▸ **Stored data entries**

»»

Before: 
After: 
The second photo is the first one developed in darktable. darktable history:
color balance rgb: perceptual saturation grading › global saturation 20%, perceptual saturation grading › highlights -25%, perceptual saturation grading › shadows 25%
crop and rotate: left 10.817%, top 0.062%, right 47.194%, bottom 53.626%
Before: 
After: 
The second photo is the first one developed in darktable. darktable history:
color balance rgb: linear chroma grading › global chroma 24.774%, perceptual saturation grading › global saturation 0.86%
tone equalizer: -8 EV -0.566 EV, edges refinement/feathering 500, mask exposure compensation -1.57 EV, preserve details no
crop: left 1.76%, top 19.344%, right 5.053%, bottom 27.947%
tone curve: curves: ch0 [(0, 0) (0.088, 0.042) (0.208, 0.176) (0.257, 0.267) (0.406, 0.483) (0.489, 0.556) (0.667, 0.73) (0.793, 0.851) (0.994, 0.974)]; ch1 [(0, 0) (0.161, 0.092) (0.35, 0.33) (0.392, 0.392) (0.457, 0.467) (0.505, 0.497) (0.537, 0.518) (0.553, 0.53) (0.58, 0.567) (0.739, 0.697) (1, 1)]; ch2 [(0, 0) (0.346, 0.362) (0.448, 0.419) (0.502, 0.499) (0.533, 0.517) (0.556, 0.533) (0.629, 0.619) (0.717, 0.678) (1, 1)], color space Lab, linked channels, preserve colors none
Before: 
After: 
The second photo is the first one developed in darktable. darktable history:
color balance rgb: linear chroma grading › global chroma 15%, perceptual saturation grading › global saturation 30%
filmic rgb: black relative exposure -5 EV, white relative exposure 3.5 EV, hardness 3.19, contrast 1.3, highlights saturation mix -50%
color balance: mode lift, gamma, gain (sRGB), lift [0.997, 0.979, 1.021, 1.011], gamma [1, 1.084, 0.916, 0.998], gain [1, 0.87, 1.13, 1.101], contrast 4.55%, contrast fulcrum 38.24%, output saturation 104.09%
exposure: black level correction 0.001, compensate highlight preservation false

««

▸ **Your goal**
Duplicate all of the lines above, word for word, without changing anything.

▸ **In response**
Before: 
After: 
The second photo is the first one developed in darktable. darktable history:
color balance rgb: perceptual saturation grading › global saturation 20%, perceptual saturation grading › highlights -25%, perceptual saturation grading › shadows 25%
crop and rotate: left 10.817%, top 0.062%, right 47.194%, bottom 53.626%
Before: 
After: 
The second photo is the first one developed in darktable. darktable history:
color balance rgb: linear chroma grading › global chroma 24.774%, perceptual saturation grading › global saturation 0.86%
tone equalizer: -8 EV -0.566 EV, edges refinement/feathering 500, mask exposure compensation -1.57 EV, preserve details no
crop: left 1.76%, top 19.344%, right 5.053%, bottom 27.947%
tone curve: curves: ch0 [(0, 0) (0.088, 0.042) (0.208, 0.176) (0.257, 0.267) (0.406, 0.483) (0.489, 0.556) (0.667, 0.73) (0.793, 0.851) (0.994, 0.974)]; ch1 [(0, 0) (0.161, 0.092) (0.35, 0.33) (0.392, 0.392) (0.457, 0.467) (0.505, 0.497) (0.537, 0.518) (0.553, 0.53) (0.58, 0.567) (0.739, 0.697) (1, 1)]; ch2 [(0, 0) (0.346, 0.362) (0.448, 0.419) (0.502, 0.499) (0.533, 0.517) (0.556, 0.533) (0.629, 0.619) (0.717, 0.678) (1, 1)], color space Lab, linked channels, preserve colors none
Before: 
After: 
The second photo is the first one developed in darktable. darktable history:
color balance rgb: linear chroma grading › global chroma 15%, perceptual saturation grading › global saturation 30%
filmic rgb: black relative exposure -5 EV, white relative exposure 3.5 EV, hardness 3.19, contrast 1.3, highlights saturation mix -50%
color balance: mode lift, gamma, gain (sRGB), lift [0.997, 0.979, 1.021, 1.011], gamma [1, 1.084, 0.916, 0.998], gain [1, 0.87, 1.13, 1.101], contrast 4.55%, contrast fulcrum 38.24%, output saturation 104.09%
exposure: black level correction 0.001, compensate highlight preservation false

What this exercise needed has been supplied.